### Job item
Locate every line in the material that contains the string "порывистый" and copy each of those lines in full.

### Data listing

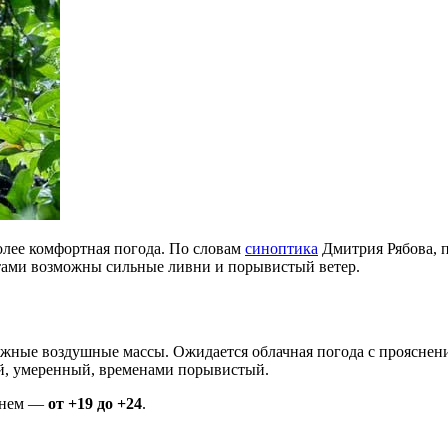
олее комфортная погода. По словам
синоптика
Дмитрия Рябова, п
стами возможны сильные ливни и порывистый ветер.
жные воздушные массы. Ожидается облачная погода с прояснен
ый, умеренный, временами порывистый.
днем —
от +19 до +24
.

### Answer for the task
стами возможны сильные ливни и порывистый ветер.
ый, умеренный, временами порывистый.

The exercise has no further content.